To maintain our sensitivity is a virtue. Indeed, it’s all too easy to become desensitized to the ways of civilization and lose our humanity in the process. As I’ve grown older, I have cultivated what I call a series of “non-negotiable habits,” or those habits I refuse to give up or give over to technology because I view them as being integral to my humanity. They’re my refuge. They’re where I go to find goodness, beauty, a sense of peace, of order, of the miraculous. They’re how I stay sensitive. Among the most important are reading physical books (I won’t read e-books. There’s nothing wrong with them, but physical books are somehow too much a part of who I am.), collage art, poetry, spending time in nature, watching birds and other creatures, cooking, gardening, yoga, riding a bike and taking long walks outdoors.

Sensitivity is a virtue. And Maslow is sometimes accused of being an idealist, of being too much an optimist. He believed that, if freed from the bonds of civilization, if healed from the kinds of abuses, traumas, and neglect that lie at the root of so much of our emotional suffering, we would be good. I think he’s right. The reason I know: we never stop looking for goodness. Our souls need goodness like our bodies need water. What we don’t realize: it’s being hidden in plain sight.


This is another collage that’s been scanned at home…and I do hope the quality is suitable. It is not yet available in my Etsy shop (but will be soon).

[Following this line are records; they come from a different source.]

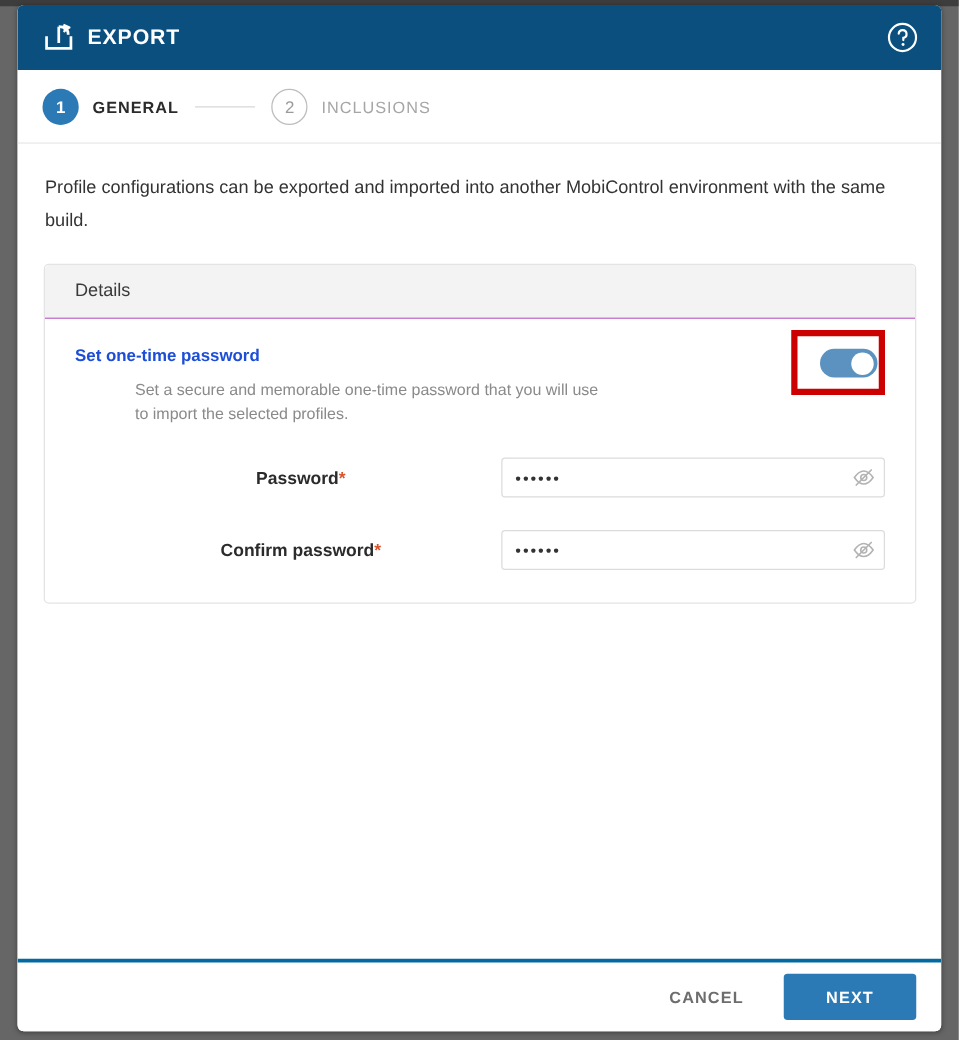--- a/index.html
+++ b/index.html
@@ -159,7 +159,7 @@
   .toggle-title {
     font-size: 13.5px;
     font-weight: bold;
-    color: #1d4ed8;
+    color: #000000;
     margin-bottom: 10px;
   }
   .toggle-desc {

9 responses to “Sensitivity Is a Virtue”

  1. This speaks of many beautiful truths. Thank you. I have always been sensitive, and like you, I’ve grown more sensitive as I’ve gotten older. I don’t have the time, energy, or desire for things that disturb my peace. If they do, I disengage. If I can’t for some reason (rare), then I have learned to limit and set boundaries. Getting older does have its perks. ✨

    Liked by 1 person

  2. Popular culture has lost its allure to me. Maybe that’s just me getting older. But “fighting familiarization” has at times been difficult. Excellent post!

    Liked by 1 person

    • Thank you, Bob! Fighting familiarization can be difficult. Recently, I’ve been realizing how much I’ve slacked over the past few years, with work/routine changes since COVID. And I think it’s affected me negatively. Familiarization is kind of insidious…

      Liked by 1 person

  3. Yes indeed, sesitivity is a virtue. One we must protect and pursue. And I love “non-negotiable habits” as an active way to keep our senses grounded in what we desire so naturally…to find goodness and beauty in our world. Well written. And I do really like your collage’..a flower with a couple of muscial notes to augment the curves of a woman. Perfect.

    Liked by 1 person

    • Thank you very much, my friend! I’m happy you like the collage. To me, it mirrors the sentiment that we need to protect and pursue our natural sensitivity, as you said so well.